Top of Dataset

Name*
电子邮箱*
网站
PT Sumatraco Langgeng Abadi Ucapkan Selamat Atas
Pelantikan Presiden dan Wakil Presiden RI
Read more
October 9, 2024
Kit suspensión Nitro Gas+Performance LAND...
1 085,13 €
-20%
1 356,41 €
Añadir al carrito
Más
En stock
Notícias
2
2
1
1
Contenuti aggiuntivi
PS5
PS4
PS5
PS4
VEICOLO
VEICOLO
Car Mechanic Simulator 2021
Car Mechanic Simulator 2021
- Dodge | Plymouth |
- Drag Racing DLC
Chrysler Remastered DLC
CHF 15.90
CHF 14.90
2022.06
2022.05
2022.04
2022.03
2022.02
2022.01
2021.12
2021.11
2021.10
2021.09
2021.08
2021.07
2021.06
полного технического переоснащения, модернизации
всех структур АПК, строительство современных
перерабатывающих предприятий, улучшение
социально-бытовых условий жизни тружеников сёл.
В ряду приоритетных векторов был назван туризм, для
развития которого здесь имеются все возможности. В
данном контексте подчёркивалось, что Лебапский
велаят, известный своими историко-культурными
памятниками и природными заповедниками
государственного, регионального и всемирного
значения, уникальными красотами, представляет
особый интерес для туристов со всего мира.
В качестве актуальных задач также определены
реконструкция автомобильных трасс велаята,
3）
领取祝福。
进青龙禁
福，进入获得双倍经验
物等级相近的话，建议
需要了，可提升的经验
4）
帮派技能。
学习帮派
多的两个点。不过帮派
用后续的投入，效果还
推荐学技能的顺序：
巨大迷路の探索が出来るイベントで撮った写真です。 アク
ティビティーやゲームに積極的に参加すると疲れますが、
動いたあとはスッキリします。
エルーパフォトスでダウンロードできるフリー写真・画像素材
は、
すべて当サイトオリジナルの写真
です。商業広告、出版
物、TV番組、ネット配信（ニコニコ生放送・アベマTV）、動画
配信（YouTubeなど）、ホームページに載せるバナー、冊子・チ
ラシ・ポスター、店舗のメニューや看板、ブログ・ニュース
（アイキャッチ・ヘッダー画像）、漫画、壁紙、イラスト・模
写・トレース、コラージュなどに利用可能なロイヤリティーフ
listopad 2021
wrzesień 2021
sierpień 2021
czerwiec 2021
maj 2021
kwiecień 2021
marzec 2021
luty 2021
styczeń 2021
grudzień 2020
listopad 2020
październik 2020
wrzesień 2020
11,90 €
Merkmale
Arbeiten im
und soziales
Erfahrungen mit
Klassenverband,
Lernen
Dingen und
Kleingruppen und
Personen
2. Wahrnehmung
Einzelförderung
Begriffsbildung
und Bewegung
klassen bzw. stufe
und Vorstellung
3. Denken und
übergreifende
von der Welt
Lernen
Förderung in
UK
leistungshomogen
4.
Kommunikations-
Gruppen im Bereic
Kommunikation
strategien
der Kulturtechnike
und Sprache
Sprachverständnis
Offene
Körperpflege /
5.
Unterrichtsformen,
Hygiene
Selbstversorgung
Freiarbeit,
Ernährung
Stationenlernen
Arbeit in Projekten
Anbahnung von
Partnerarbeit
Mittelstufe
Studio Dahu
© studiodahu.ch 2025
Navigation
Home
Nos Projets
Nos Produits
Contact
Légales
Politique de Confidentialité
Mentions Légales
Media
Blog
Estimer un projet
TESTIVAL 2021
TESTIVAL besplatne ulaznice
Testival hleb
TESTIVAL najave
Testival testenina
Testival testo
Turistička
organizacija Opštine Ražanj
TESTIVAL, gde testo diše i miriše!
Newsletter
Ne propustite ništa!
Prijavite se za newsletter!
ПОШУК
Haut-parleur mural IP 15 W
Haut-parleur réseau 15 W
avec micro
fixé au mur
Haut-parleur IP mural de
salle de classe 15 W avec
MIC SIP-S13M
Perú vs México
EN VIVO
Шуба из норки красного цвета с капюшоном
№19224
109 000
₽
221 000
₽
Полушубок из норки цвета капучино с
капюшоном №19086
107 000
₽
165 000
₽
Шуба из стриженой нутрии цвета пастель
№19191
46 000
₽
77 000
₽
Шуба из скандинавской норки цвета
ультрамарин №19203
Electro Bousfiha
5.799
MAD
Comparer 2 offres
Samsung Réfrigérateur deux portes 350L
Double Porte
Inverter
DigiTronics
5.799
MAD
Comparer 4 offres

Bottom of Dataset

» Task to carry out
Reproduce all of the data above line for line, keeping every character, number, and symbol unchanged.

» Written answer
Name*
电子邮箱*
网站
PT Sumatraco Langgeng Abadi Ucapkan Selamat Atas
Pelantikan Presiden dan Wakil Presiden RI
Read more
October 9, 2024
Kit suspensión Nitro Gas+Performance LAND...
1 085,13 €
-20%
1 356,41 €
Añadir al carrito
Más
En stock
Notícias
2
2
1
1
Contenuti aggiuntivi
PS5
PS4
PS5
PS4
VEICOLO
VEICOLO
Car Mechanic Simulator 2021
Car Mechanic Simulator 2021
- Dodge | Plymouth |
- Drag Racing DLC
Chrysler Remastered DLC
CHF 15.90
CHF 14.90
2022.06
2022.05
2022.04
2022.03
2022.02
2022.01
2021.12
2021.11
2021.10
2021.09
2021.08
2021.07
2021.06
полного технического переоснащения, модернизации
всех структур АПК, строительство современных
перерабатывающих предприятий, улучшение
социально-бытовых условий жизни тружеников сёл.
В ряду приоритетных векторов был назван туризм, для
развития которого здесь имеются все возможности. В
данном контексте подчёркивалось, что Лебапский
велаят, известный своими историко-культурными
памятниками и природными заповедниками
государственного, регионального и всемирного
значения, уникальными красотами, представляет
особый интерес для туристов со всего мира.
В качестве актуальных задач также определены
реконструкция автомобильных трасс велаята,
3）
领取祝福。
进青龙禁
福，进入获得双倍经验
物等级相近的话，建议
需要了，可提升的经验
4）
帮派技能。
学习帮派
多的两个点。不过帮派
用后续的投入，效果还
推荐学技能的顺序：
巨大迷路の探索が出来るイベントで撮った写真です。 アク
ティビティーやゲームに積極的に参加すると疲れますが、
動いたあとはスッキリします。
エルーパフォトスでダウンロードできるフリー写真・画像素材
は、
すべて当サイトオリジナルの写真
です。商業広告、出版
物、TV番組、ネット配信（ニコニコ生放送・アベマTV）、動画
配信（YouTubeなど）、ホームページに載せるバナー、冊子・チ
ラシ・ポスター、店舗のメニューや看板、ブログ・ニュース
（アイキャッチ・ヘッダー画像）、漫画、壁紙、イラスト・模
写・トレース、コラージュなどに利用可能なロイヤリティーフ
listopad 2021
wrzesień 2021
sierpień 2021
czerwiec 2021
maj 2021
kwiecień 2021
marzec 2021
luty 2021
styczeń 2021
grudzień 2020
listopad 2020
październik 2020
wrzesień 2020
11,90 €
Merkmale
Arbeiten im
und soziales
Erfahrungen mit
Klassenverband,
Lernen
Dingen und
Kleingruppen und
Personen
2. Wahrnehmung
Einzelförderung
Begriffsbildung
und Bewegung
klassen bzw. stufe
und Vorstellung
3. Denken und
übergreifende
von der Welt
Lernen
Förderung in
UK
leistungshomogen
4.
Kommunikations-
Gruppen im Bereic
Kommunikation
strategien
der Kulturtechnike
und Sprache
Sprachverständnis
Offene
Körperpflege /
5.
Unterrichtsformen,
Hygiene
Selbstversorgung
Freiarbeit,
Ernährung
Stationenlernen
Arbeit in Projekten
Anbahnung von
Partnerarbeit
Mittelstufe
Studio Dahu
© studiodahu.ch 2025
Navigation
Home
Nos Projets
Nos Produits
Contact
Légales
Politique de Confidentialité
Mentions Légales
Media
Blog
Estimer un projet
TESTIVAL 2021
TESTIVAL besplatne ulaznice
Testival hleb
TESTIVAL najave
Testival testenina
Testival testo
Turistička
organizacija Opštine Ražanj
TESTIVAL, gde testo diše i miriše!
Newsletter
Ne propustite ništa!
Prijavite se za newsletter!
ПОШУК
Haut-parleur mural IP 15 W
Haut-parleur réseau 15 W
avec micro
fixé au mur
Haut-parleur IP mural de
salle de classe 15 W avec
MIC SIP-S13M
Perú vs México
EN VIVO
Шуба из норки красного цвета с капюшоном
№19224
109 000
₽
221 000
₽
Полушубок из норки цвета капучино с
капюшоном №19086
107 000
₽
165 000
₽
Шуба из стриженой нутрии цвета пастель
№19191
46 000
₽
77 000
₽
Шуба из скандинавской норки цвета
ультрамарин №19203
Electro Bousfiha
5.799
MAD
Comparer 2 offres
Samsung Réfrigérateur deux portes 350L
Double Porte
Inverter
DigiTronics
5.799
MAD
Comparer 4 offres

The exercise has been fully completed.